Sembra ieri quando nel mese di ottobre scorso festeggiai nella mia città di Bologna i 30 anni della mia casa editrice MINERVA ricevendo fra i tanti riconoscimenti, e con mia grande sorpresa ed immensa gioia dal Sindaco Virginio Merola, la prestigiosa “Turrita d’Argento” per la mia storia come editore, per quella della mia azienda e per aver valorizzato la mia città in Italia e all’estero.

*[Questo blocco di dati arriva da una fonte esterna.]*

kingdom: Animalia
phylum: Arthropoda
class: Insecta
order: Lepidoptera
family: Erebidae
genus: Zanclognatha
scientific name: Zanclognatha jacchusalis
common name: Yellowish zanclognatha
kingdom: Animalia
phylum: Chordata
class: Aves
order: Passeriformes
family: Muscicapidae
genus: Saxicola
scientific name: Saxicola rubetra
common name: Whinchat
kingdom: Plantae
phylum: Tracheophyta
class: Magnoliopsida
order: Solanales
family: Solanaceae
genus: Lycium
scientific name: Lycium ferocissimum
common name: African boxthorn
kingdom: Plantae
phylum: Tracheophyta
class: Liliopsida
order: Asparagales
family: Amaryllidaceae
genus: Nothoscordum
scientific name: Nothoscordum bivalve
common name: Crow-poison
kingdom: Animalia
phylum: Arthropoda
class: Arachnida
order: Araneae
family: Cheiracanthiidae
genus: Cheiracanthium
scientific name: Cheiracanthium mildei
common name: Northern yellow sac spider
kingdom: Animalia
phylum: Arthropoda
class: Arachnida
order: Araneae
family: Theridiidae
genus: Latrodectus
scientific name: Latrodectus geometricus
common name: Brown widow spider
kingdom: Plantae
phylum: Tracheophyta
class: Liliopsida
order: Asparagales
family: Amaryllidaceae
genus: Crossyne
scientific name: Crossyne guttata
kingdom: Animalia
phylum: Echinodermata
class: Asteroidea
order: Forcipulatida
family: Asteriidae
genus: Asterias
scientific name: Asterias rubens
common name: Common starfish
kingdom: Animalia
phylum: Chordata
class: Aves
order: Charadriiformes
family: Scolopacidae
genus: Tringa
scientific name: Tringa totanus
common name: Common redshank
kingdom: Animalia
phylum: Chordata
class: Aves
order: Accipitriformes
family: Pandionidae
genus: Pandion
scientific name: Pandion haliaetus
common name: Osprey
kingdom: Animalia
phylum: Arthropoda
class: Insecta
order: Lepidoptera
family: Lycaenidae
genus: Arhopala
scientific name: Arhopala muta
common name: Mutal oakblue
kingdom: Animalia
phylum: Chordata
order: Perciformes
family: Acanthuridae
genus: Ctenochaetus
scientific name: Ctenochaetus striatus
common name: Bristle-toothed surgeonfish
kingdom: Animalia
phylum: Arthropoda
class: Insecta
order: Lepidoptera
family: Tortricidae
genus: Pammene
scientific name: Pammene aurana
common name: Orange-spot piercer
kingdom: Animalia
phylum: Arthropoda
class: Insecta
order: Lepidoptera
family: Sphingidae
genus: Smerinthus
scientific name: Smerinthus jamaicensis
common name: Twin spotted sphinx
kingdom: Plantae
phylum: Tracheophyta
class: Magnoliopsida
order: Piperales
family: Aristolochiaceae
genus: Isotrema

Ero particolarmente felice poiché avevo raggiunto e superato l’importante traguardo dei 100 titoli prodotti in un solo anno e le prospettive per questo 2020 erano altrettanto importanti.

Poi, sappiamo tutti cosa è accaduto e – soprattutto – cosa sta accadendo in Italia a causa della pandemia da COVID-19 che sta mietendo tante, troppe vittime come se fossimo sotto assedio in una guerra contro un nemico invisibile.

Un conflitto che sta rischiando di mettere in ginocchio anche la sanità pubblica e il sistema industriale e produttivo della nostra Nazione.

Fra le categorie che rischiano maggiormente c’è – purtroppo – anche la nostra filiera dell’editoria che, con la chiusura delle librerie imposta dal Governo e la scelta di un colosso come Amazon di alleggerire i propri magazzini dei libri per lasciar spazio a prodotti medici e sanitari, ci ha portato in un solo mese dall’inizio del problema Coronavirus da una produttività al 100% ad una produttività al 2% e ci aspettiamo per il mese di Aprile di perdere anche questa minima e non sufficiente percentuale.

Ho contestato dal primo momento le scelte governative che imponevano la chiusura del sistema librario al pubblico, già immaginando cosa sarebbe accaduto. Purtroppo, non è la vendita degli EBook a risolvere il nostro problema, poiché su quest’ultimi la marginalizzazione è davvero minima.

Se è stato giusto salvaguardare le categorie legate alle prime necessità come supermercati, negozi, farmacie imponendo entrate contingentate nei locali, non si spiega perché questo non si potesse fare anche per le librerie, lasciando ad esse anche soluzioni di vendita a domicilio con tutte le eventuali sicurezze sanitarie del caso.

Il libro, lo voglio dire con forza, non è solo un bene culturale, ma è “un bene primario” per la nostra stessa salute, poiché oltre alla naturale esigenza di sfamare lo stomaco, il nostro corpo ha bisogno di sfamare anche la mente e il cuore dai quali dipende il nostro stesso equilibrio.

Chiedo, anzi, scongiuro tutte le forze politiche, i nostri rappresentanti di categoria e il Governo, affinché facciano riaprire con un decreto immediato la filiera delle librerie e si attivino quelle immediate leve di aiuto fiscale ed economico alle imprese come dichiarato proprio oggi da Mario Draghi per sostenerci dai tanti costi generali che mensilmente siamo chiamati ad affrontare, ma senza risorse non sarà possibile farlo.

Già di suo la marginalità nel nostro settore non è fra quelle a maggiore redditività e non ci consente di tenere da parte risorse che ci possano permettere mesi di stop senza avere dei rapidi e disastrosi contraccolpi.

Se amate, come ne sono certo, la cultura, campo nel quale noi italiani abbiamo da sempre

eccelso con tanti autori ed opere entrate nella sfera dell’immortalità,

Vi chiedo un intervento immediato a nostra tutela.

Non farlo, di questi tempi, porterebbe a un vero massacro del settore dal quale non oso pensare come e in quali modi ci si potrà risollevare.

L’Italia ha bisogno di cultura e noi editori siamo da sempre il mezzo che contribuisce a

rendere il nostro Paese migliore.

Spero che questo mio “urlo” sia da Voi raccolto immediatamente.

Fate presto, prima che sia troppo tardi.